Given the weighty people who have preceded me on this issue, I doubt that I could add anything that would convince a person one way or the other -- especially if they have basically decided what answer they are looking for. However, I can point out where the arguments being made are not proper.

First, let's start with your organization. You start out saying that I Corinthians 11:3-10 is a review of the Jewish custom of head covering. This fails on several accounts

1) Paul states in verse 1, leading into this discussion, that the Corinthians are to be imitators of him as he in turn imitates Christ. The Jews rejected Christ. Thus the discussion is addressed to Christians.

2) Paul states in verse 3 that Christ is head over men and women. Again, this is not what the Jews accepted.

3) Paul uses the present tense for the most part in verses 3-10. He is not discussing what used to be, but what must be.

4) The rules Paul gives do not match known Jewish customs. Jewish men wore a covering during worship. Paul is arguing that Christian males should not wear a covering.

Next, you state that I Corinthians 11:11-12 contrasts to Old Testament teaching that men are leaders, but in the Lord men and women are co-dependant on each other. This idea of a contrast fails because Paul's proof comes from things found in the Old Testament -- the accepted fact that men and women ultimately originate from God (Genesis 2) and that our existence depends on both men and women.

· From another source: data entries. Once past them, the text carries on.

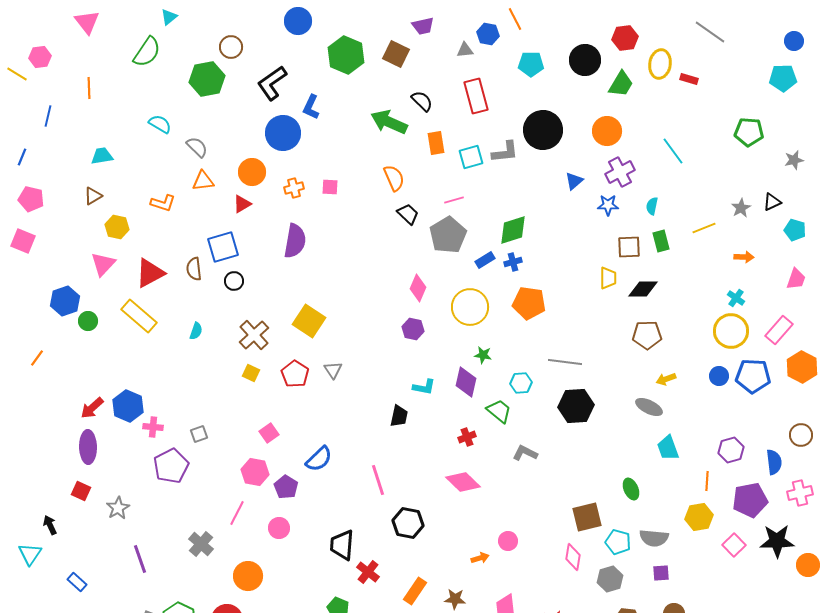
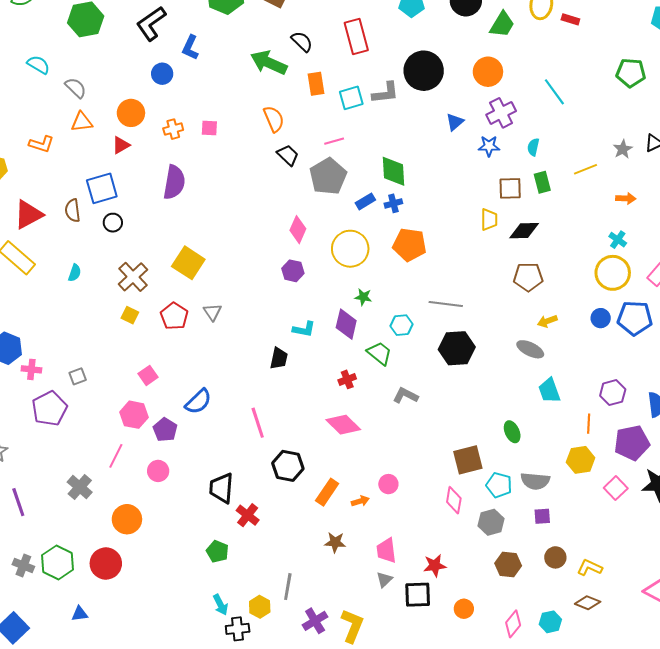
blue circle: (283, 133) -> (162, 74), size x0.6
green diamond: (513, 230) -> (393, 171), turned -76
orange rectangle: (415, 591) -> (327, 492), moved

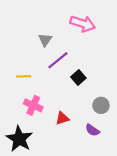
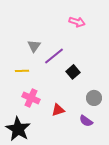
pink arrow: (83, 24) -> (77, 22), size x0.7
gray triangle: (45, 40) -> (34, 46), moved

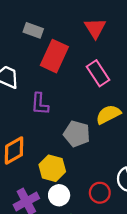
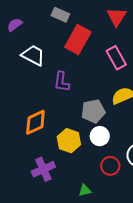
gray pentagon: (77, 134) -> (93, 111), turned -30
white circle: (59, 195) -> (100, 136), moved

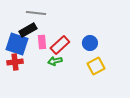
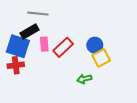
green arrow: (55, 61) -> (84, 79), moved
yellow square: (96, 66) -> (101, 58), moved

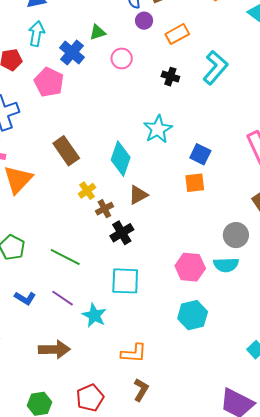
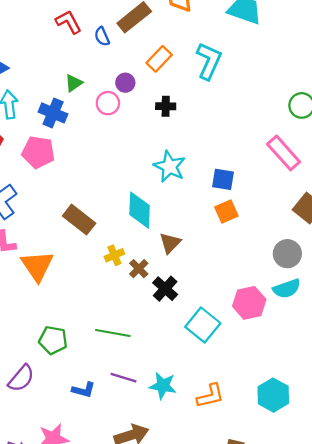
purple circle: (144, 21) -> (125, 83), moved
cyan L-shape: (215, 68) -> (209, 61), moved
yellow cross: (87, 191) -> (114, 255), turned 30
cyan square: (125, 281) -> (203, 325), moved, turned -36
cyan hexagon: (193, 315) -> (273, 395), moved
orange L-shape: (134, 353) -> (210, 396), moved

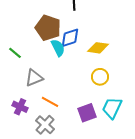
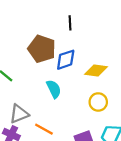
cyan semicircle: (58, 48) -> (54, 89), moved
gray triangle: (34, 78) -> (19, 114), moved

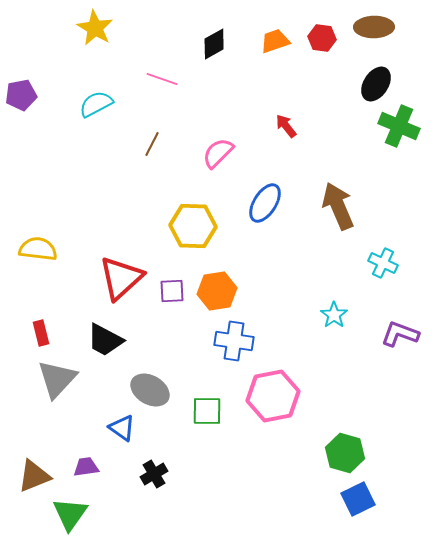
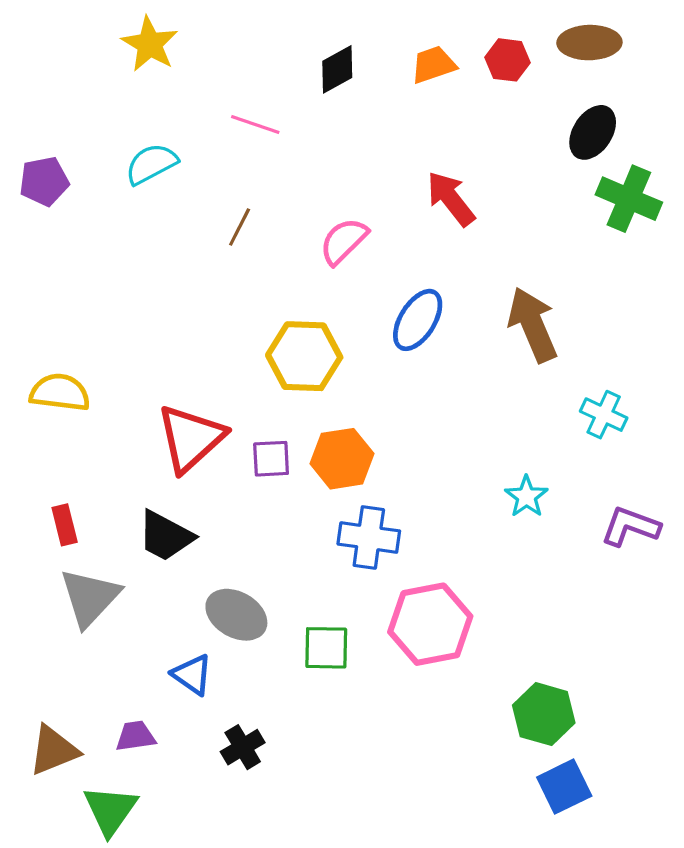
purple pentagon: (21, 95) -> (44, 181), moved
red arrow: (286, 126) -> (451, 199), size x1.5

You ask about the word selection in I Corinthians 11:15. The Greek word for "covering" is peribolaion which means a cloak, a mantle, a garment, or some other covering. It is used in Hebrews 1:12 to refer to an outer garment that has worn out. It was used by the Septuagint translators to refer to a garment, a cloak or covering, clothing, an awning, raiment, or a veil. In the most literal sense, the Greek word refers to something that is put on. The Greek word for "long hair" is komao and the word for "hair" is kome. The word kome is used exclusively for human hair when the appearance of that hair is being emphasized. I suspect that kome was particularly used because it goes well with komao. The related Greek word, thrix, refers to any physical hair, human or animal. It is not used at all in I Corinthians 11. Arguing about why God, through Paul, selected kome over thrix is really a none issue.

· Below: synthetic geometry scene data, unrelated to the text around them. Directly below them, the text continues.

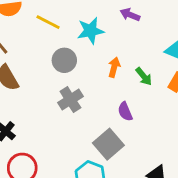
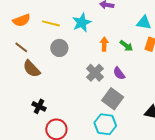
gray circle: (64, 60) -> (59, 48), moved
gray cross: (70, 100) -> (95, 73), moved

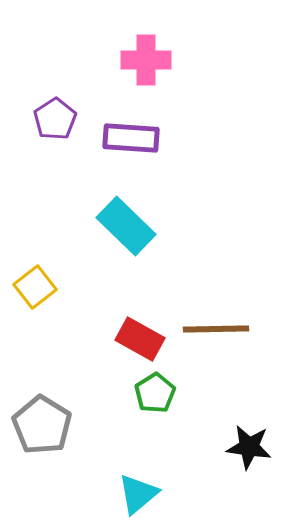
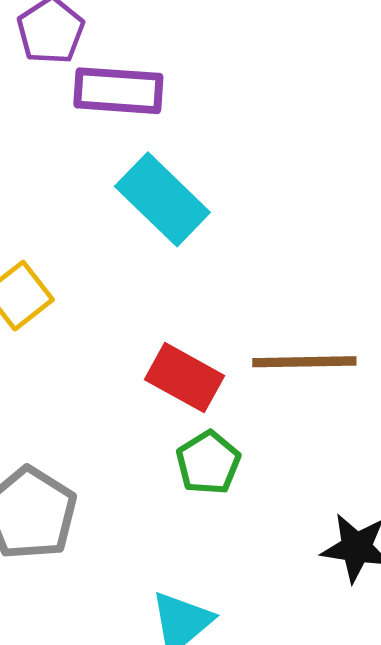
purple rectangle: (131, 138) -> (118, 91), moved

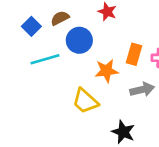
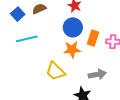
blue circle: (79, 40) -> (73, 27), moved
gray arrow: (142, 90) -> (97, 75), moved

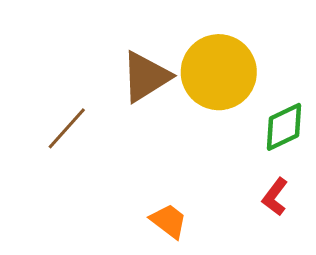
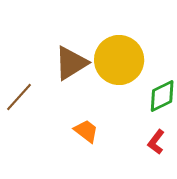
orange trapezoid: (169, 221) -> (86, 131), moved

The use of "nevertheless" or "however" at the start of I Corinthians 11:11 is a fairly common method used by Paul to qualify what he is saying so that people don't go overboard in applying his discussion. He has made several arguments that man is over the woman, but he doesn't want people to walk away thinking that men are better than women. While men have been assigned the role of leader by God, in the Lord, that is in the church (I Corinthians 4:17; 7:22; 9:1; 15:58; 16:19), men and women are equal. This is the same as what Paul told the Galatians, "There is neither Jew nor Greek, there is neither slave nor free, there is neither male nor female; for you are all one in Christ Jesus" (Galatians 3:28). See Ephesians 5:33; Philippians 1:18; 3:16; 4:14 for other examples of "nevertheless" as used by Paul.

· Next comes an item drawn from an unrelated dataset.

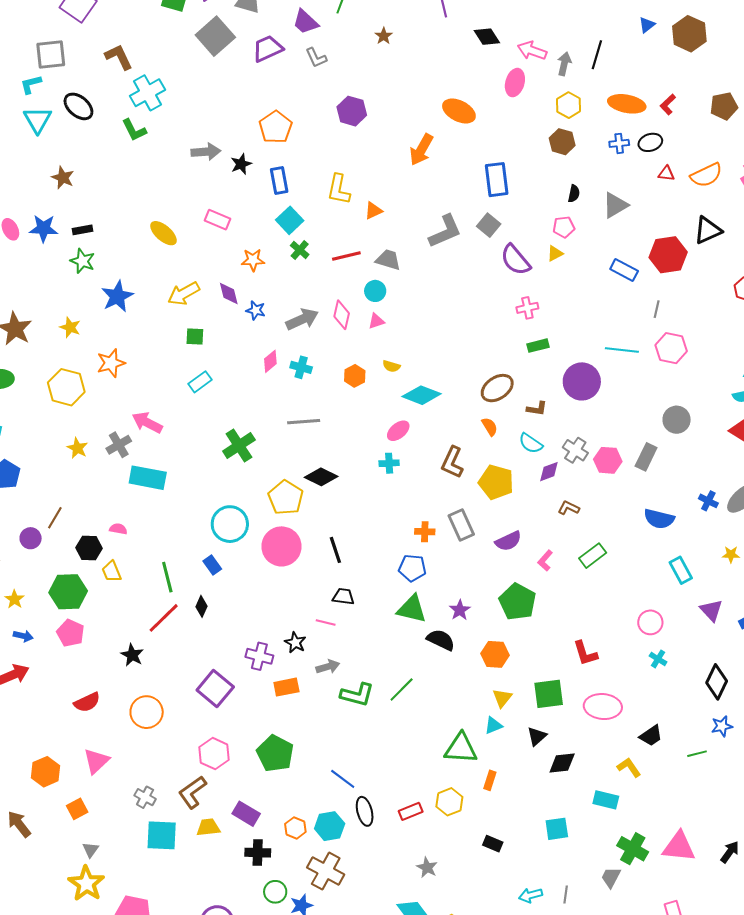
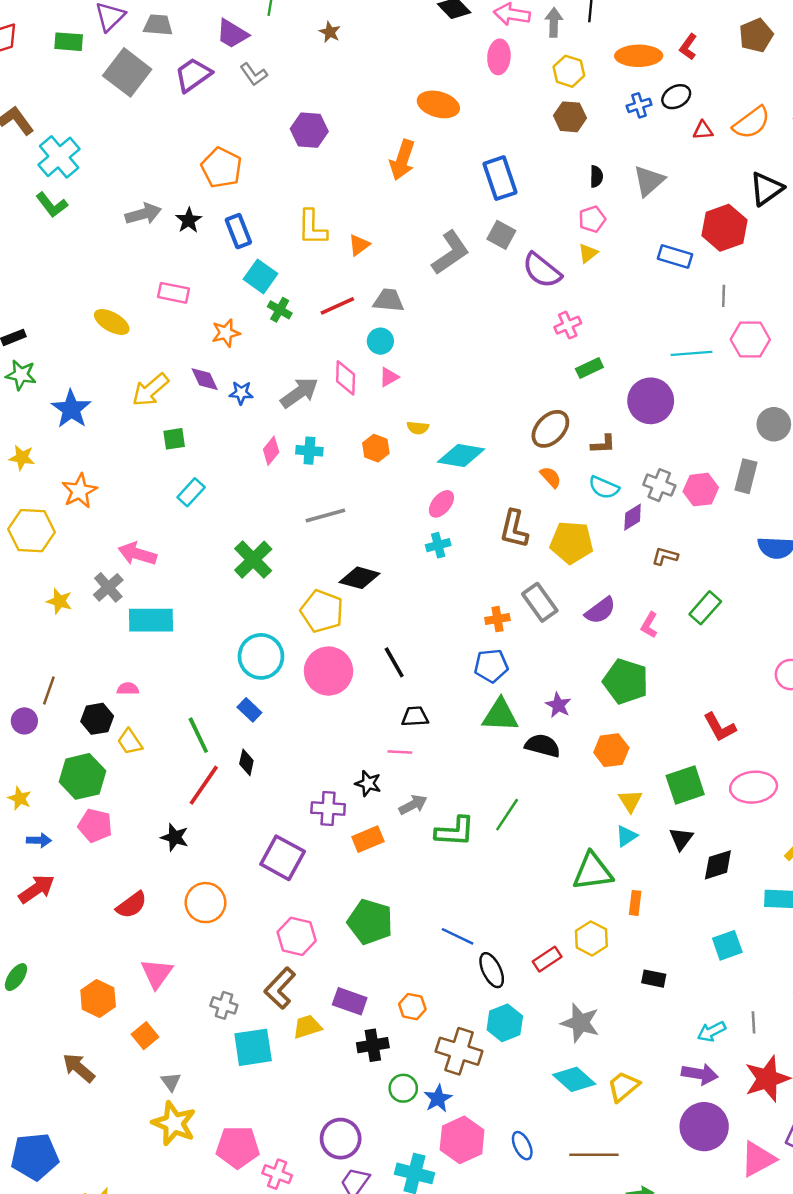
cyan hexagon: (330, 826) -> (505, 1023), moved
gray star: (427, 868) -> (580, 1023), size x1.5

That a woman's long hair is the covering considered in I Corinthians 11:5-6 does not make sense because a woman is to have the covering when she is praying or prophesying. This implies that it is only needed for certain occasions. But a woman's hair is not something you can take on and off as the occasion demands. Therefore, Paul is not saying that a woman's hair is that covering. Instead, he is arguing that having to put a covering on is not a great burden because a woman is already used to her natural covering. Just as the rule for a man not to cover his head is not "unusual" or "unnatural" because men are already used to wearing short hair.